Spaces:

NinjainPJs
/

ninja-code-guard

Running

File size: 11,217 Bytes

4b445f6

"""
Base Agent Interface
=====================

All domain agents (Security, Performance, Style) inherit from this base class.
It provides shared infrastructure:

1. **Groq LLM client** — ChatGroq configured with Llama-3.1-70B
2. **Structured output** — LLM returns typed Finding objects, not raw text
3. **Error handling** — graceful fallback if the LLM call fails
4. **Timing** — measures how long each agent takes (for latency metrics)

Design pattern: Template Method
- The base class defines the algorithm skeleton (receive diff → run tools → call LLM → return findings)
- Subclasses override specific steps (system_prompt, run_static_tools)
- This prevents code duplication across 3 agents that follow the same flow

Why LangChain?
- Provides a unified interface across LLM providers (Groq, Gemini, OpenAI)
- If Groq goes down, we swap to Gemini by changing one line
- Structured output parsing is built in (with_structured_output)
- Prompt templates with variable substitution
"""

from __future__ import annotations

import time
from abc import ABC, abstractmethod

import structlog
from langchain_core.prompts import ChatPromptTemplate
from langchain_groq import ChatGroq
from pydantic import BaseModel, Field

from app.config import settings
from app.github.client import PRData
from app.models.findings import Finding

logger = structlog.get_logger()


class AgentFindings(BaseModel):
    """
    Schema for the LLM's structured output.

    By wrapping findings in a Pydantic model, we can use LangChain's
    `with_structured_output()` which constrains the LLM to return
    valid JSON matching this exact schema. No more parsing raw text!

    How with_structured_output() works under the hood:
    1. It adds the JSON schema to the system prompt
    2. It sets response_format to JSON mode (if the model supports it)
    3. It validates the response against the schema
    4. If validation fails, it retries (configurable)
    """

    findings: list[FindingOutput] = Field(
        default_factory=list,
        description="List of security/performance/style findings",
    )


class FindingOutput(BaseModel):
    """
    The schema we ask the LLM to produce for each finding.

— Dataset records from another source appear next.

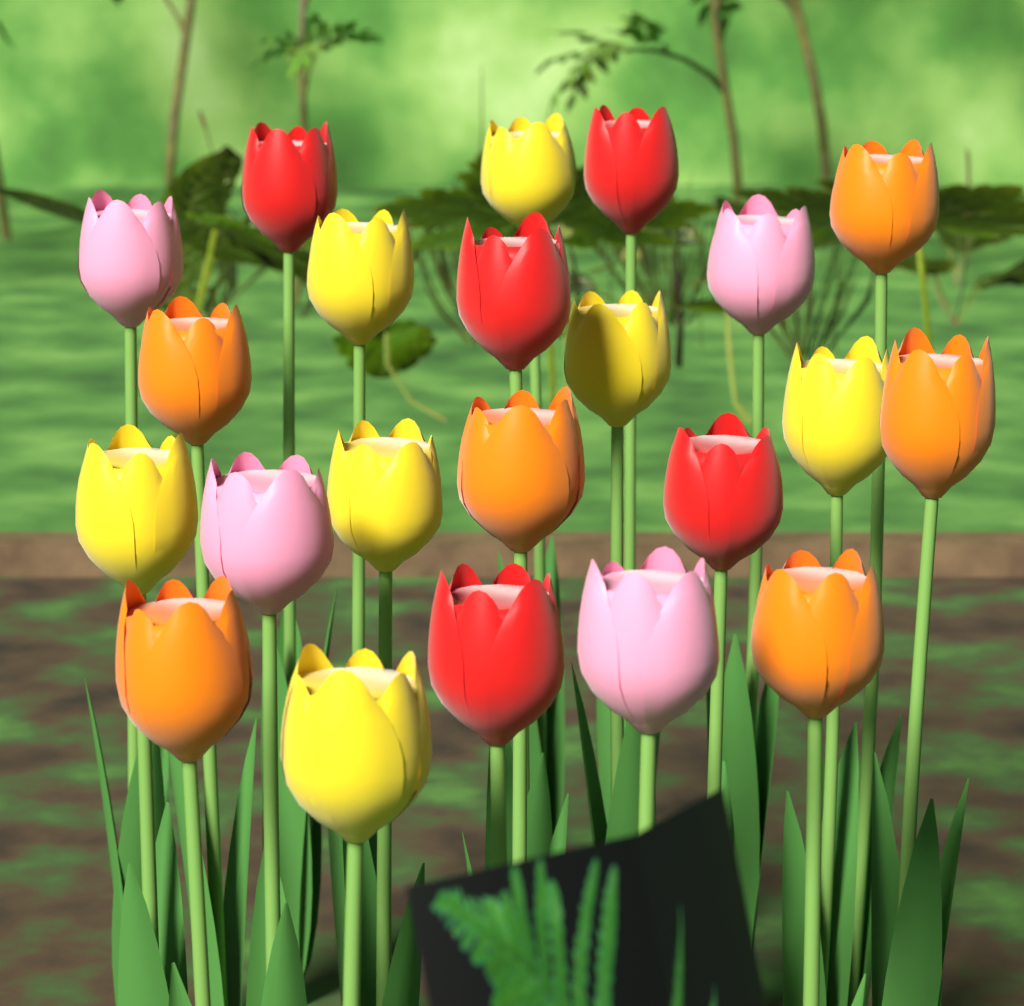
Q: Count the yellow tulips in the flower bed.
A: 7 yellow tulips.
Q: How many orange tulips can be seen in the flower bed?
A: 6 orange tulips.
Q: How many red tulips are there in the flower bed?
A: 5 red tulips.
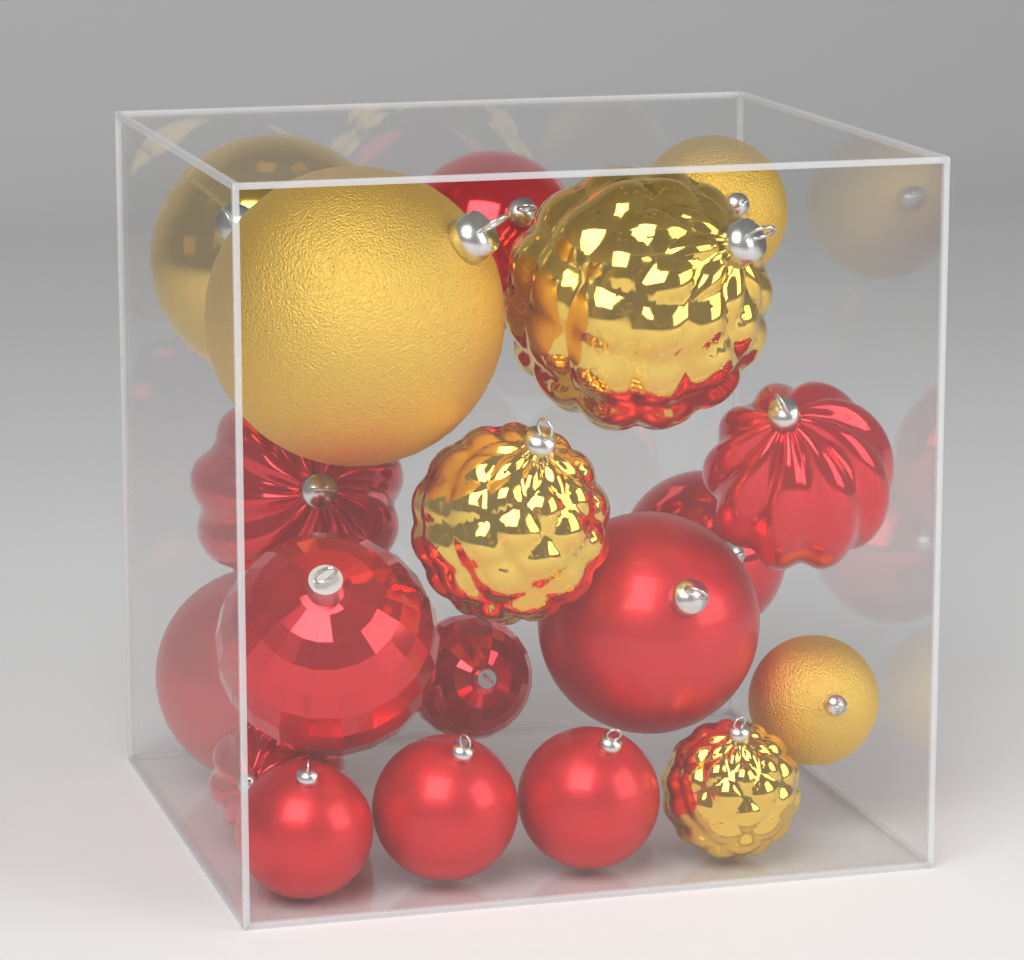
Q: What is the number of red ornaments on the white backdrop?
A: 12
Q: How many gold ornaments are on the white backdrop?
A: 7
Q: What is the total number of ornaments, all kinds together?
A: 19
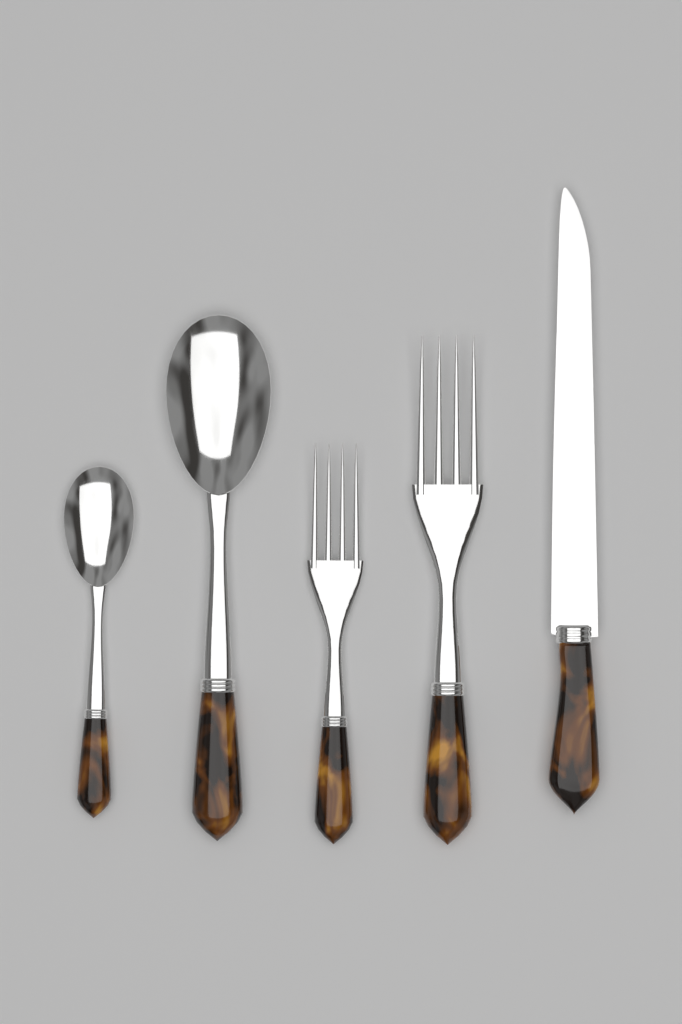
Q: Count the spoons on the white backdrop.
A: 2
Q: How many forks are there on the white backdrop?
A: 2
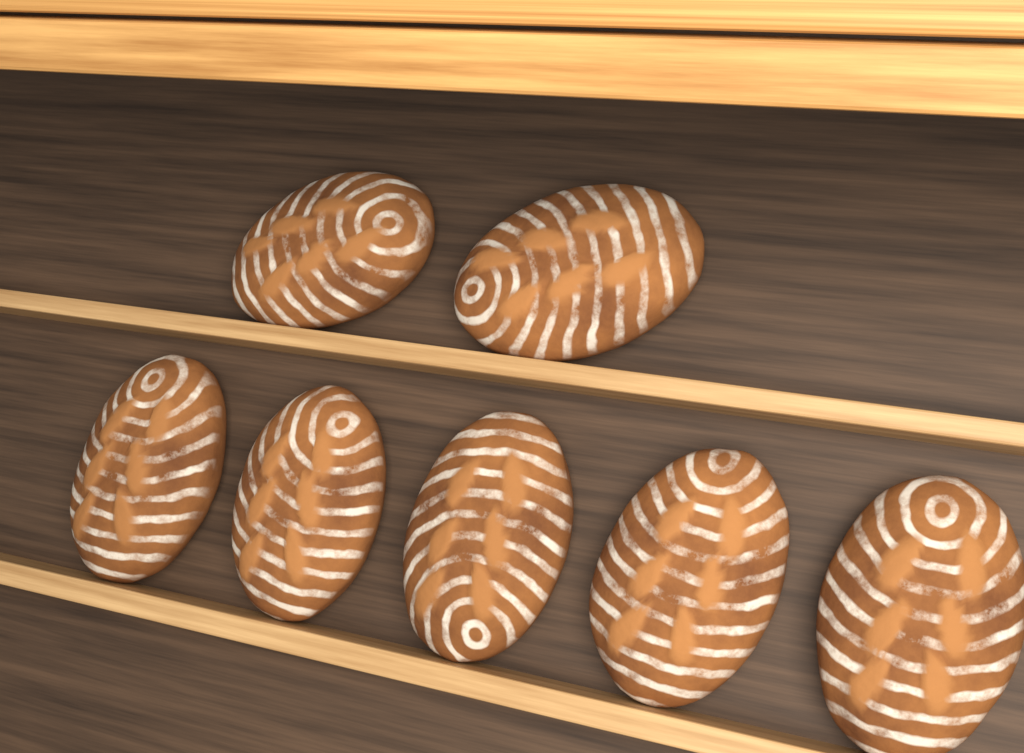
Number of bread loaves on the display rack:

    This is slightly different from our internal Finding model because:
    - The LLM doesn't know which agent it is (we add that after)
    - We give the LLM freedom on field names that match its training
    - We validate and convert to our Finding model post-LLM

    Note: This class is defined BEFORE AgentFindings because Python
    needs it to exist when AgentFindings references it. But Pydantic
    handles forward references with model_rebuild().
    """

    file_path: str = Field(description="Path to the file (e.g., 'app.py')")
    line_start: int = Field(description="Starting line number of the issue")
    line_end: int = Field(description="Ending line number of the issue")
    severity: str = Field(description="One of: critical, high, medium, low")
    category: str = Field(description="Issue category (e.g., 'sql_injection', 'hardcoded_secret')")
    title: str = Field(description="Short one-line title of the finding")
    description: str = Field(description="Detailed explanation of the issue and its impact")
    suggested_fix: str = Field(default="", description="Corrected code snippet")
    cwe_id: str | None = Field(default=None, description="CWE ID if applicable (e.g., 'CWE-89')")
    confidence: float = Field(description="Confidence score from 0.0 to 1.0")


# Rebuild the model to resolve the forward reference
AgentFindings.model_rebuild()


class BaseAgent(ABC):
    """
    Abstract base class for all domain agents.

    Subclasses must implement:
    - agent_name: which agent this is ("security", "performance", "style")
    - system_prompt: the detailed system prompt for the LLM
    - run_static_analysis(): optional static tools (Bandit, Semgrep, etc.)

    Usage:
        agent = SecurityAgent()
        findings = await agent.review(pr_data)
    """

    def __init__(self):
        """
        Initialize the LLM client.

        ChatGroq connects to Groq's API which runs Llama-3.1-70B at
        500+ tokens/sec — the fastest open-source LLM inference available.
        This speed is critical: we need each agent to complete in 3-8 seconds
        so the full review stays under 15 seconds.

        Temperature=0.1: We want nearly deterministic output. Code review
        should be consistent — the same code should get the same findings.
        A small temperature (not 0) allows slight variation to avoid
        getting stuck in repetitive patterns.
        """
        self.llm = ChatGroq(
            model="llama-3.3-70b-versatile",
            api_key=settings.groq_api_key,
            temperature=0.1,
            max_tokens=4096,
        )

    @property
    @abstractmethod
    def agent_name(self) -> str:
        """The agent identifier: 'security', 'performance', or 'style'."""
        ...

    @property
    @abstractmethod
    def system_prompt(self) -> str:
        """The full system prompt for this agent."""
        ...

    async def run_static_analysis(self, pr_data: PRData) -> str:
        """
        Run static analysis tools on the PR files.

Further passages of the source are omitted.